The prolonged government shutdown may be partly to blame for that, and the company, SAExploration, plans on carrying out seismic testing in December 2019. That could complicate things for drillers looking to bid on leases in late 2019.

ANWR still lacks updated seismic data, however, signficant oil and gas finds have been made to the west.

“One of the largest fields in Alaska is in development within a stone’s throw from ANWR,” said Jon Katchen, former senior counsel to Alaska Department of Natural Resources Commissioner Dan Sullivan.

Sullivan, now a GOP U.S. senator, supports oil and gas exploration in ANWR. He’s not alone — Alaska’s entire congressional delegation, and most other elected officials in the state, support drilling in the refuge.

Katchen is referring to the Point Thomson field, which is 60 miles west of the village Kaktovik, which lies on ANWR’s coastal plain. Exxon brought the reservoir online in 2016 and aims to eventually produce 10,000 barrels of natural gas condensate per day.

To the west of Point Thomson sits Prudhoe Bay, Alaska’s most iconic oil field. The 1968 oil discovery there completely reshaped Alaska’s economy and drastically raised standards of living for Alaskan residents and tribes.

However, it almost never happened. BP and Sinclair Oil drilled six wells in the early 1960s that all turned up dry. More wells were drilled by other companies, but by 1967 the oil and gas industry had basically given up on the North Slope.

“It’s not uncommon for wells to be drilled with disappointing results, then another well to be drilled and ‘whoa,'” Katchen told TheDCNF.

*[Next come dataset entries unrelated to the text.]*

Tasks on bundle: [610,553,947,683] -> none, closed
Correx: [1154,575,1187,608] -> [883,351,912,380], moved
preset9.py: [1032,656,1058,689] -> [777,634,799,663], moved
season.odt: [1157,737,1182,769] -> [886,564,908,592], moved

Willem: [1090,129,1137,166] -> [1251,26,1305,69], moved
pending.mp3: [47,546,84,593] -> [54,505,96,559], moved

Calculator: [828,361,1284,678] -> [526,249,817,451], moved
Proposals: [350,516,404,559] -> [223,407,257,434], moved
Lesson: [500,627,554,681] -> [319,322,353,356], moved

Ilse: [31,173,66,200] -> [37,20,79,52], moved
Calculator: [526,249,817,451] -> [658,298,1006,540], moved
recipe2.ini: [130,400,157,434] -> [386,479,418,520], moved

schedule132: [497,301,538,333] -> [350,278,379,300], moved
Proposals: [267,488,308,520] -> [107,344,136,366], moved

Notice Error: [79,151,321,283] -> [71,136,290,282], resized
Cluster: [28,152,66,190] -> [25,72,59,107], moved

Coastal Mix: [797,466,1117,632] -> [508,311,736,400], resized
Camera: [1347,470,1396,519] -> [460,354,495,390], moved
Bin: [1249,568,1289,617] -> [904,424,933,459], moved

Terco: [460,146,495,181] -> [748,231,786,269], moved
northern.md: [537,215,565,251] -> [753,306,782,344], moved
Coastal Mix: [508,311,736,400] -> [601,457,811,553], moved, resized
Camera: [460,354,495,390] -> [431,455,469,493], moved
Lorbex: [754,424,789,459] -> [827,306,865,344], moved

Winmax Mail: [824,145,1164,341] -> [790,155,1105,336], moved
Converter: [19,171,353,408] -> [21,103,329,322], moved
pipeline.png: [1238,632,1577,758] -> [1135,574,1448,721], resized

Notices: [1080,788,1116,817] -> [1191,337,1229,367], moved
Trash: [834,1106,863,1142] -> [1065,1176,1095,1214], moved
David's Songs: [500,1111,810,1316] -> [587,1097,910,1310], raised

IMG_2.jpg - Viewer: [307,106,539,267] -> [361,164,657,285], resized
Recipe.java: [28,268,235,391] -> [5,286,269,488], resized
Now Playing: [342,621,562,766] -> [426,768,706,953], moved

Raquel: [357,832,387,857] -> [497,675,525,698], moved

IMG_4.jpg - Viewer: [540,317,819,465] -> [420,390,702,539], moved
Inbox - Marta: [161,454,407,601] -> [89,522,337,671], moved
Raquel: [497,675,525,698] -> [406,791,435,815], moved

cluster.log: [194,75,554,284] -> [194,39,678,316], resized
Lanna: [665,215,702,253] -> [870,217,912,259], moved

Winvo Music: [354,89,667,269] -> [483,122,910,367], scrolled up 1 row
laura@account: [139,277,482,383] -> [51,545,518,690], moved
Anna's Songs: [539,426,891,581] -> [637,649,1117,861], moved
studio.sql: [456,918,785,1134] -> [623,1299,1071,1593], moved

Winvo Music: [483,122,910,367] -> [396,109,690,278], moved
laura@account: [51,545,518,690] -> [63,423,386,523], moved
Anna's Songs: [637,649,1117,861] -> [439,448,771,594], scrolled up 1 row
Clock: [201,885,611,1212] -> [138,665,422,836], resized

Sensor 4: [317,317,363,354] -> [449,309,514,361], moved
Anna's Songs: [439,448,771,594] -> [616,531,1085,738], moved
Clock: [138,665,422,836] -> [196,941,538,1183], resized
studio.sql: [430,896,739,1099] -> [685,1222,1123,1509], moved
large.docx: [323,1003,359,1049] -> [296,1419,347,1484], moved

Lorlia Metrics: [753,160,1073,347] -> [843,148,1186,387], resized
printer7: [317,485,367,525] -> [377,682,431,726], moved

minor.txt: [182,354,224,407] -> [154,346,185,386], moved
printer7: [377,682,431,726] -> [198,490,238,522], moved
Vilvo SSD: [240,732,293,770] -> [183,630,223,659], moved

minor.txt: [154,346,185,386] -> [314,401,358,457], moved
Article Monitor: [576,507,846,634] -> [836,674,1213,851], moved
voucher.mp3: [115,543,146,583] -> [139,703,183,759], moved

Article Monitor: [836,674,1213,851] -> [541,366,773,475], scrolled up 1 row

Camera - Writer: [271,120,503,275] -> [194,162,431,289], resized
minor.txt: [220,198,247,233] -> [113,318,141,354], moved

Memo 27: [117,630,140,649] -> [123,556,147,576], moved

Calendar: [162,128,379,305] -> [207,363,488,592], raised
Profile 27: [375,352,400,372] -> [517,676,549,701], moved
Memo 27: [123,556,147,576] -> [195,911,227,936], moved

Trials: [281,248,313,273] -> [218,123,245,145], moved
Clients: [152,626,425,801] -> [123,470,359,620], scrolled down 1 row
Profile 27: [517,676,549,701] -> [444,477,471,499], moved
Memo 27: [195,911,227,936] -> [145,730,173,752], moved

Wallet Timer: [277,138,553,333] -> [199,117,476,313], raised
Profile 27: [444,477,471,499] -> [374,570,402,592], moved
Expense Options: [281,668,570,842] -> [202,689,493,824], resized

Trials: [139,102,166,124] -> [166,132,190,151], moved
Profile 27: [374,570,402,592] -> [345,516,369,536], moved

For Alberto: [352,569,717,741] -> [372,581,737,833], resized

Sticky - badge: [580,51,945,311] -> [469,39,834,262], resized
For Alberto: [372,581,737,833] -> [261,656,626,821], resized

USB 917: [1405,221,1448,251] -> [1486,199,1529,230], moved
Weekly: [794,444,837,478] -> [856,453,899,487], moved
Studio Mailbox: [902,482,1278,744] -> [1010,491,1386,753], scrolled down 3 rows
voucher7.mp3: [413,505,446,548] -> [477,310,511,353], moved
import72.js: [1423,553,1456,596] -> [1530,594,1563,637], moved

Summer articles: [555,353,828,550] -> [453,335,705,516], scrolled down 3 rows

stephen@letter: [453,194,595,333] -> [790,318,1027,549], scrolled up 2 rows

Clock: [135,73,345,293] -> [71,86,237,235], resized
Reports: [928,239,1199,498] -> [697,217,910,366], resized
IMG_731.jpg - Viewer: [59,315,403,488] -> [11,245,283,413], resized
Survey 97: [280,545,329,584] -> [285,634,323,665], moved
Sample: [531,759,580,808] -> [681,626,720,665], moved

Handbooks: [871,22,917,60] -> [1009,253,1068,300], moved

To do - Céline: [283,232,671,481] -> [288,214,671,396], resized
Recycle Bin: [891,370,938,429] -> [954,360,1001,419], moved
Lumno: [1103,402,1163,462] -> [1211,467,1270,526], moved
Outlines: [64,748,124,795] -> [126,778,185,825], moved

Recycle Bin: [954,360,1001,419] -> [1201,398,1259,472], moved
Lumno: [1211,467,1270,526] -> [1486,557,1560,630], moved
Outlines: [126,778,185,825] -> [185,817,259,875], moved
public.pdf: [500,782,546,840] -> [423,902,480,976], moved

That “whoa” moment came just before Christmas 1967 when ARCO and Humble Oil, with the last drilling rig left on the North Slope, hit paydirt, NPR reported. Months later, a second test well confirmed the oil discovery was massive — about 10 billion barrels.

“That’s the sort of process that happens when you’re looking for oil,” Herrera said. Test wells are about the geological information, not just striking oil and gas.

The Times did note, however, that one of the few people outside of BP or Chevron to see the results of the KIC well was geologist Mark Myers. Myers was allowed to examine the geological data from the well in 1988, but not allowed to take notes. All he reported were “the findings were significant,” The Times reported.